Фрагмент для чтения:
_ _ _
Характер дневника в эти годы остается прежним: Пришвин стремится понять смысл новой жизни, оценить ее достижения, осознать степень цинизма власти, обнаружить способы существования, вернее, спасения личности. Писатель по-прежнему остается в дневнике предельно открытым; общий страх, который уже проникает в повседневную жизнь, никак не сказывается на его ежедневном общении с самим собой – в этих драгоценных тетрадках. А жизнь оставляет все меньше надежд на нормальное человеческое существование («Слышал там о Флоренском, что его выслали и будто бы семье сказали – куда-то близко, а письмо получено из Свердловска, на пути в г. Свободный: где же находится г. Свободный, точно не знают, будто бы на Амуре»).
Писатель не просто оценивает новую жизнь в России с точки зрения идеологии или изменения жизненного уклада, он пытается понять ее и с точки зрения культуры: революция вписывается в контекст культуры как европейской, так и русской, в контекст кризиса гуманизма, в центре которого оказывается ницшеанский тезис о преодолении человека – низкого в человеческой природе, создании сверх- (читай «нового») человека.
_ _ _
Доступные данные:
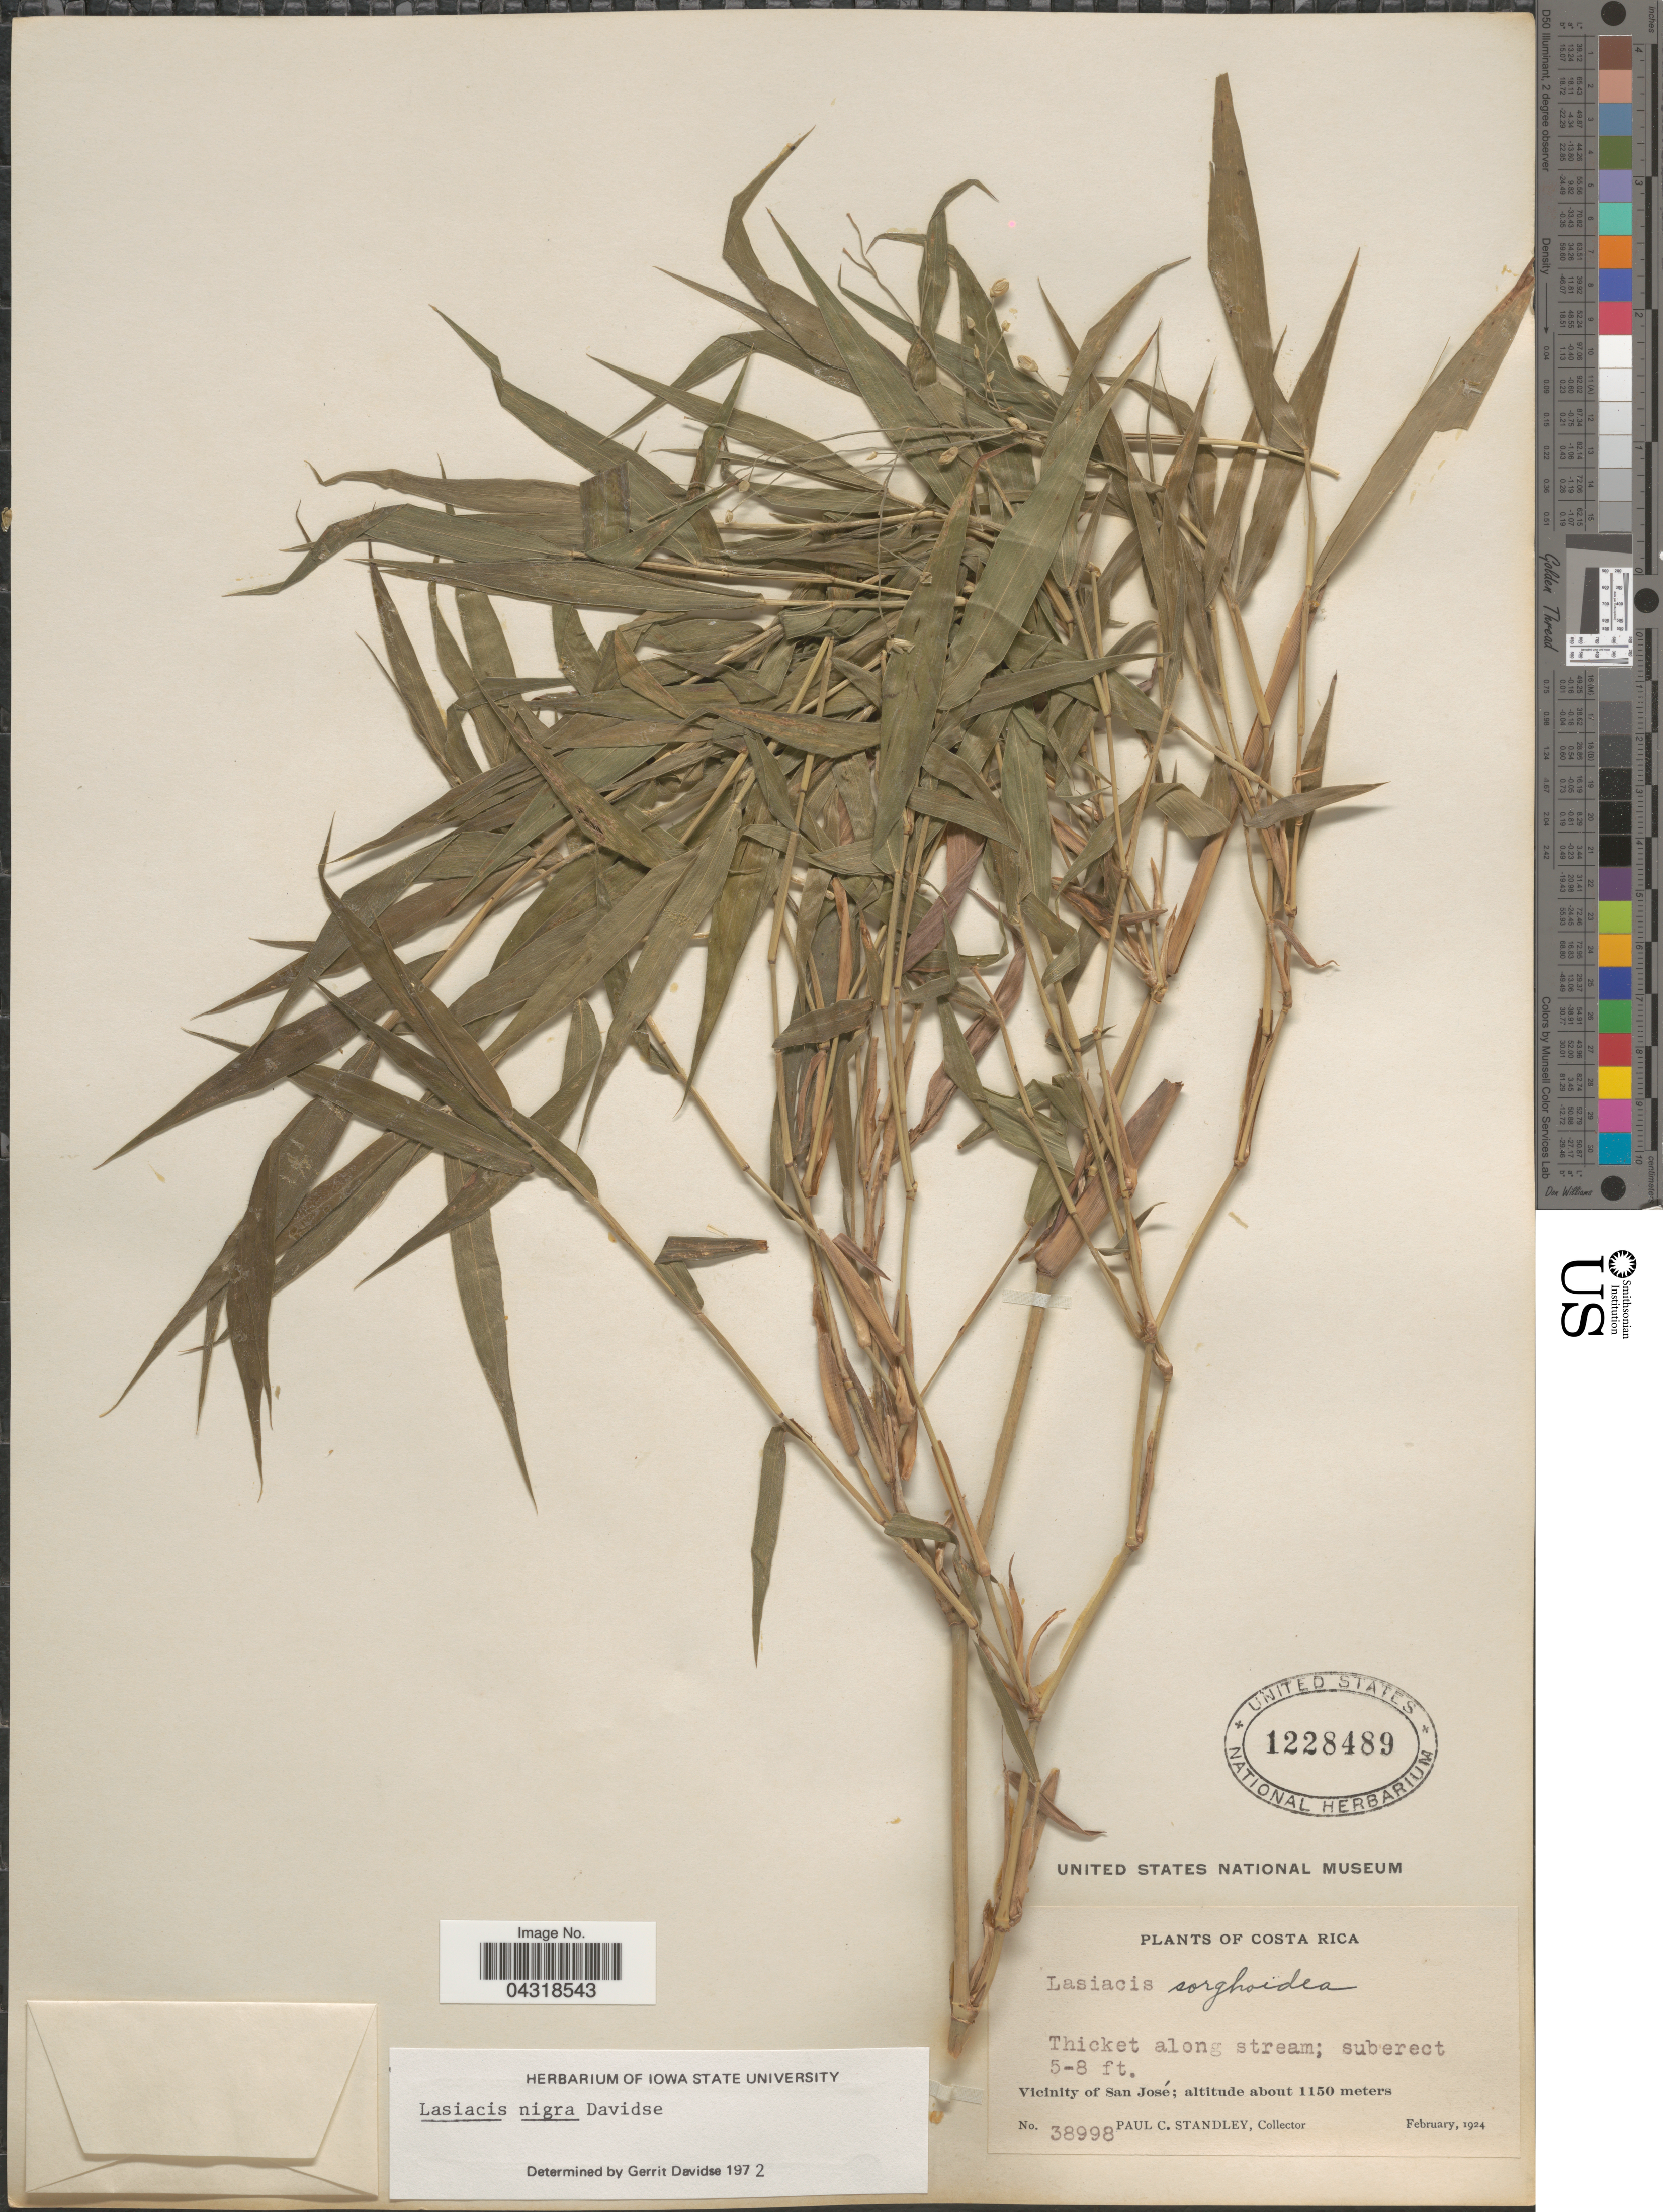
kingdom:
_ _ _
Цель задания: Продолжите фрагмент о дневнике Пришвина, начав сразу после его последнего предложения. Эти данные получены из другого источника.

Письменный ответ:
В 1933 году на Беломоро-Балтийском канале Пришвин воочию убедился в том, что одной из важнейших целей этого строительства тоже была «перековка», переделка человека (конечно, без всякой философской подоплеки); это была пропаганда идеи превращения заключенного в идеального, социально ориентированного человека нового общества, который должен был появиться в процессе строительства канала («Перековка» человека в лагерях состоит в том, что бродяга, анархист или мелкий собственник, крестьянин или собственник [специальных] знаний заключается в систему действий, непосредственно полезных для советского государства. Предполагая, что принципы сов. государства являются лучшей целью всего человечества, все равно как раньше было Бог, заключение человека в дело осуществления этих принципов тем самым является и делом исправления»). Как бы иронически ни звучала эта запись – ясно, что писателя не привлекает и не восхищает эта гибельная идея, – одной иронией Пришвин не может удовлетвориться, он пытается понять, что испытывает человек, оказавшийся на канале, и что ему теперь делать.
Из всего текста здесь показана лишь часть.